From the first line of the data below through the line bearing "right shoulder: (232, 432)", reproduce each line exactly; do not include pictures.

(Pose landmark coordinates)

******

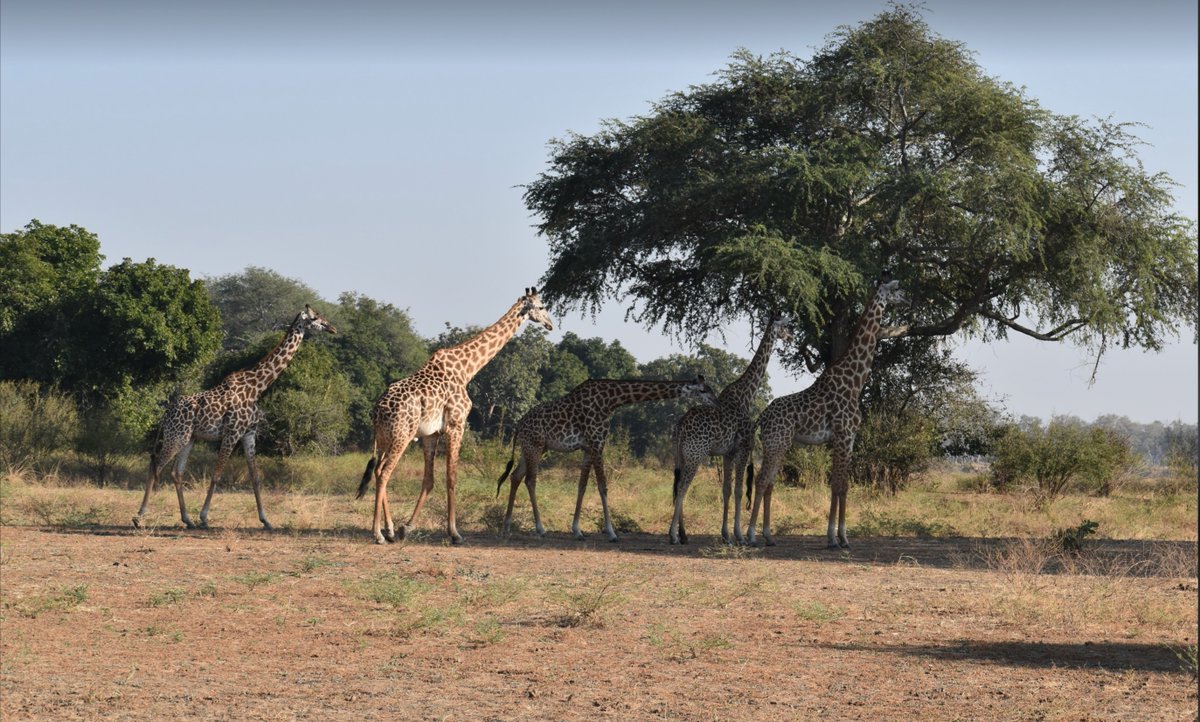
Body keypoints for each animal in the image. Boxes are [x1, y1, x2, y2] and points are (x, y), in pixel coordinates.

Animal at [132, 305, 337, 530]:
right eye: (315, 318)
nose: (333, 328)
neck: (257, 388)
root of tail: (166, 414)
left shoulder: (248, 433)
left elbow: (255, 476)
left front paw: (266, 520)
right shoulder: (232, 432)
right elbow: (216, 474)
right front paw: (204, 517)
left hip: (188, 438)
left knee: (176, 472)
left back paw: (187, 520)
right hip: (175, 436)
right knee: (156, 465)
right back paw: (139, 517)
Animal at [356, 288, 553, 545]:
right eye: (541, 307)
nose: (550, 324)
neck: (466, 369)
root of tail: (378, 410)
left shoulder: (430, 434)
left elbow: (429, 480)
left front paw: (406, 528)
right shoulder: (456, 425)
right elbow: (452, 478)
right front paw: (455, 533)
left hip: (384, 439)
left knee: (379, 471)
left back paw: (389, 530)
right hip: (402, 436)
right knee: (383, 473)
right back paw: (378, 534)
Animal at [496, 376, 717, 542]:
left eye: (710, 388)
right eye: (703, 390)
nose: (716, 401)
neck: (611, 400)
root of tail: (518, 426)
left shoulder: (588, 448)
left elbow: (582, 486)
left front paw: (577, 530)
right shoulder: (596, 444)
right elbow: (603, 486)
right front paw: (611, 533)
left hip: (532, 448)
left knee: (515, 476)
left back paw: (507, 526)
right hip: (534, 446)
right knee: (530, 480)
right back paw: (540, 528)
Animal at [667, 315, 792, 545]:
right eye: (785, 326)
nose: (791, 336)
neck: (747, 394)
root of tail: (680, 428)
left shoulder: (727, 453)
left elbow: (726, 490)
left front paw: (726, 535)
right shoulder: (743, 448)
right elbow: (739, 490)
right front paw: (739, 535)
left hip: (679, 454)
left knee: (678, 484)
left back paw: (684, 534)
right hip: (695, 454)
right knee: (683, 487)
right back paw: (673, 535)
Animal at [747, 276, 908, 548]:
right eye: (895, 289)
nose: (907, 299)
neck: (855, 381)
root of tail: (761, 417)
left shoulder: (849, 437)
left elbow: (844, 485)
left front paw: (842, 536)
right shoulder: (842, 435)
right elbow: (837, 485)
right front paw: (834, 538)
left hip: (778, 445)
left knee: (769, 483)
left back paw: (767, 536)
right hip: (776, 443)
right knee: (762, 481)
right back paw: (750, 536)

******

__ANSWER SECTION__:
Body keypoints for each animal in the image. Boxes are [x1, y1, x2, y2] and points are (x, y), in pixel coordinates.

Animal at [132, 305, 337, 530]:
right eye: (315, 318)
nose: (333, 328)
neck: (257, 388)
root of tail: (166, 414)
left shoulder: (248, 433)
left elbow: (255, 476)
left front paw: (266, 520)
right shoulder: (232, 432)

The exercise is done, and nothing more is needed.